Redação – Revista Rever
Condenação por indenização ocorre depois de já ter sido condenado à prisão por texto ficcional. Juíz Aldo de Albuquerque Melo afirmou que “valor fixado é ínfimo em relação à gravidade da conduta”
Na última sexta-feira, 28, o juiz Aldo de Albuquerque Mello, da 7ª Vara Cível de Aracaju, condenou o jornalista Cristian Góes a pagar R$ 30 mil ao desembargador Edson Ulisses, vice-presidente do Tribunal de Justiça de Sergipe, a título de indenização por danos morais. “O valor fixado é ínfimo em relação à gravidade da conduta”, escreveu o juiz. A condenação ocorreu em razão de uma crônica literária ficcional intitulada “Eu, o coronel em mim” e publicada em um blog em maio de 2012. Mesmo sem citar nomes de pessoas, cargos, lugares, datas, o juiz entendeu que o jornalista, quando escreveu “jagunço das leis”, não apenas se referiu diretamente a Edson Ulisses, mas ao cargo de desembargador e a “todo Poder Judiciário”.Essa é a segunda condenação do jornalista por conta dessa crônica ficcional. Atendendo ao desembargador e ao Ministério Público Estadual, Cristian foi condenado a sete meses e 16 dias de prisão. A pena, convertida em prestação de serviços à comunidade, é alvo de recurso. “São duas sentenças absurdas sob todos os aspectos. O texto é literário e nele não há nem nome de pessoas e nem fato real. Entendo que os julgamentos não tiveram isenção, não houve o pleno direito de defesa e muitos procedimentos foram irregulares. Vamos recorrer. Jamais vou aceitar ser condenado por pensar e por escrever”, disse Cristian Góes.
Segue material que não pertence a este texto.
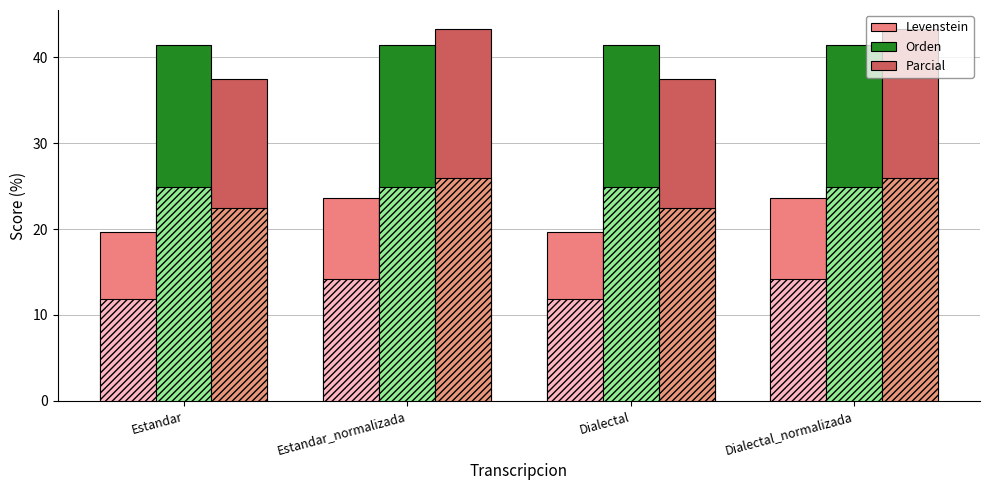

Reading right to left, transcribe all the data shown in this chart.

Levenstein: Dialectal_normalizada=23.6	Dialectal=19.7	Estandar_normalizada=23.6	Estandar=19.7
Orden: Dialectal_normalizada=41.5	Dialectal=41.5	Estandar_normalizada=41.5	Estandar=41.5
Parcial: Dialectal_normalizada=43.3	Dialectal=37.5	Estandar_normalizada=43.3	Estandar=37.5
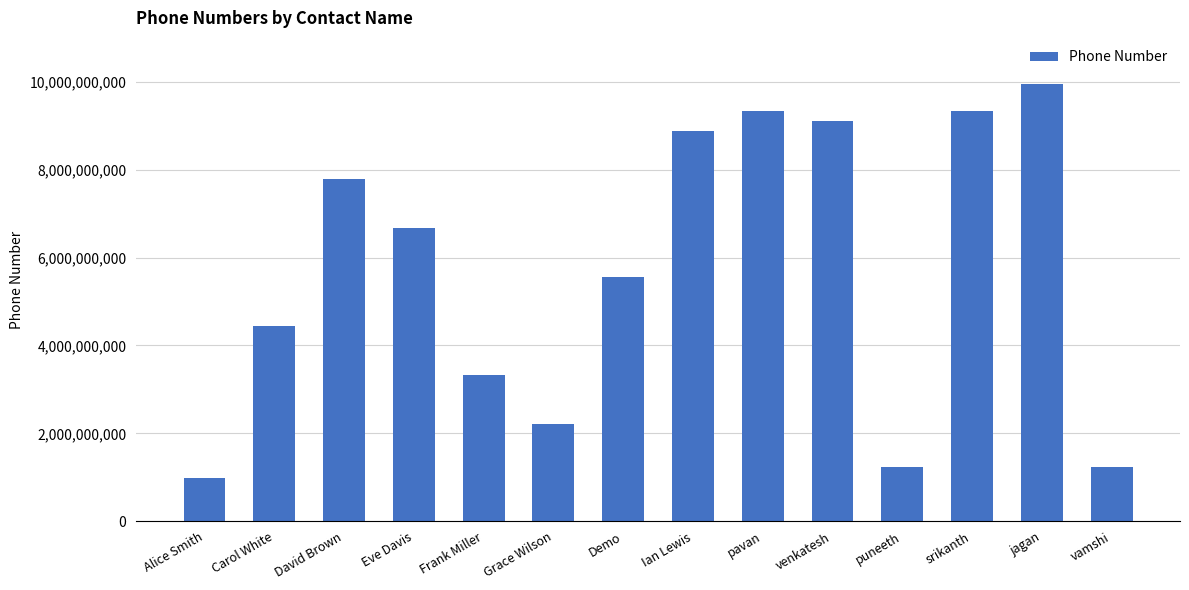

At which category does the chart reach its minimum across all series?

Alice Smith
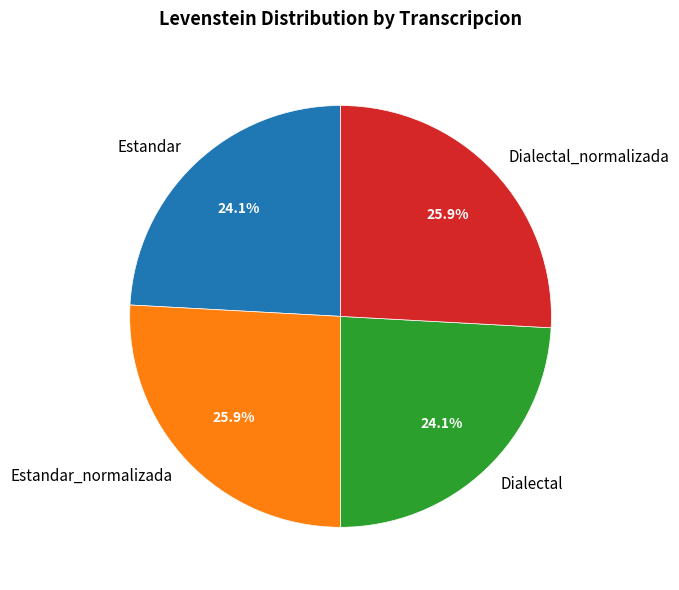

What is the ratio of the value at Estandar_normalizada to the value at Dialectal_normalizada?

1.0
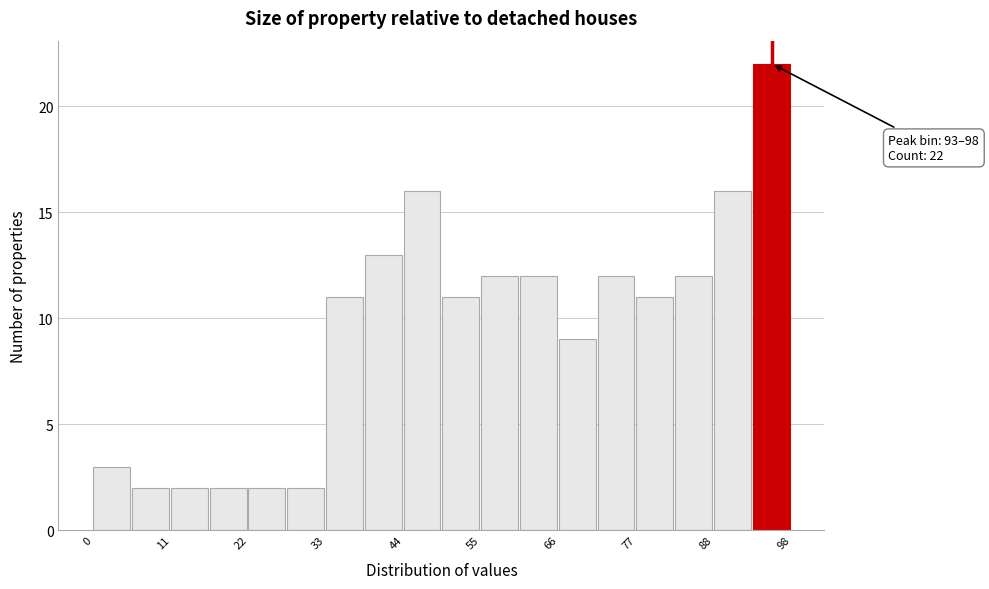

Read against the x-axis, roughly where is the centre of the tallest bar?

96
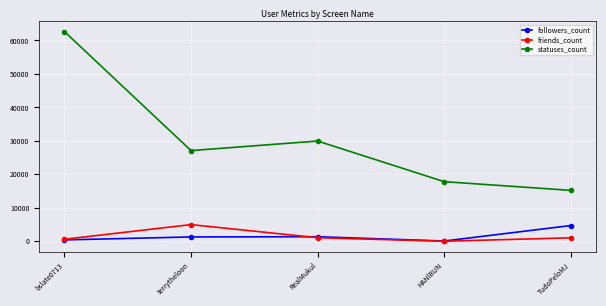

At which label does friends_count reach its minimum?

HANlBUN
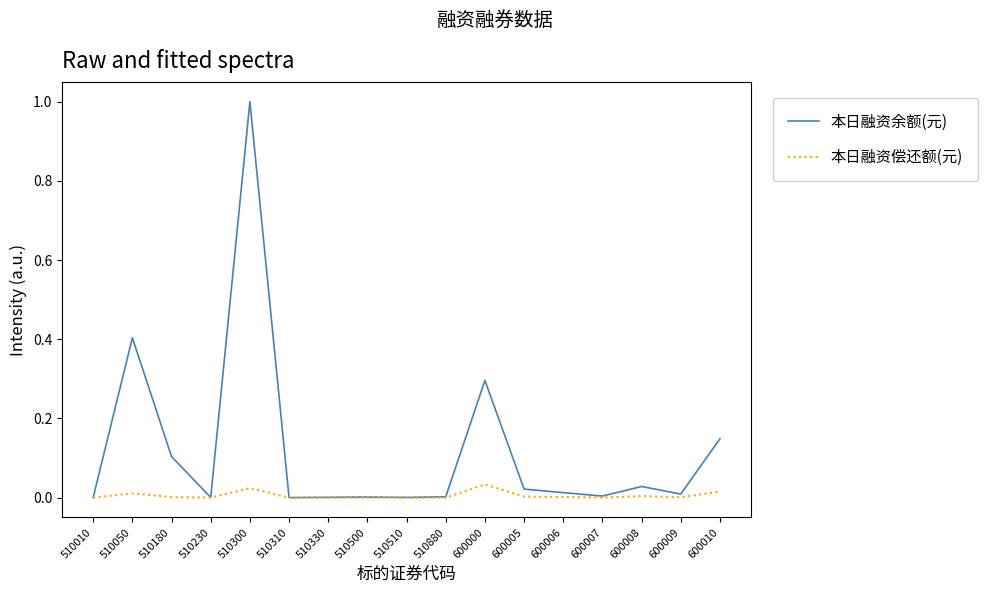

Which series has the largest total across all categories?

本日融资余额(元)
O texto “Eu, o coronel em mim” é uma espécie de confissão ilusória de um homem da época do coronelismo e que ainda tem poder, que manda e desmanda. Esse “coronel” tem um “jagunço das leis”. Entenderam o desembargador e o Ministério Público que o jornalista, quando escreveu coronel estava “pensando” no governador de Sergipe, Marcelo Déda (já falecido); e quando escreveu jagunço das leis estava “pensando” no desembargador Edson Ulisses, que é cunhado do governador e foi escolhido por ele para o cargo. Na sentença criminal, o Tribunal de Justiça confirmou a pena de prisão ao jornalista por ter escrito a crônica, usando o argumento que não precisa identificar nomes porque “meia palavra basta”.
Já a ação de indenização estava parada no Tribunal de Justiça porque foi pedida a suspeição do juiz Aldo Mello. Ele era da direção da Associação dos Magistrados de Sergipe (Amase) quando essa entidade contratou os advogados do desembargador para essas ações. “Há isenção? Justiça? O tribunal entendeu que isso não era problema”, informa Cristian. Nessa ação cível, o jornalista não foi ouvido. Ele disse que não tem como pagar essa indenização e achou estranho o juiz informar na sentença que a capacidade financeira do réu pode ser aferida nos autos. “Como assim? Invadiram minhas contas e eu não fico sabendo?”, questiona.
O jornalista afirma que as ações criminal e cível revelam o atraso, autoritarismo, relações de compadrio, sensação de poder absoluto que alguns têm e que pensam que são Deus. “É um direto ataque à liberdade de expressão”, disse Cristian, que chama atenção para o teor da sentença e que pode soar como ameaça. Na decisão, o juiz diz que a condenação não é uma “imposição de vingança”, mas um ato para “educar o agressor”, um exemplo e um desestímulo. “Diante de tal sanção desestimuladora, tem-se, por consequência, o caráter preventivo, mormente em virtude de que o ofensor, responsabilizado e obrigado a pagar o valor também do caráter desestimulador, procurará, logicamente, evitar futuros pagamentos dessa natureza, da mesma forma que terceiros terão como exemplo tal fato”, escreve o juiz.
Cristian Góes tem 43 anos, é jornalista profissional, mestre em Comunicação pela UFS e é doutorando em Comunicação pela Universidade Federal de Minas Gerais (UFMG). Há um ano mora em Belo Horizonte. É ex-presidente do Sindicato dos Jornalistas de Sergipe e ex-secretário de Comunicação da Prefeitura de Aracaju. Sua defesa nos dois processos é realizada pelo advogado Antônio Rodrigo, cedido a época pelo advogado Cezar Britto, e que não cobra nenhum pagamento pelos serviços.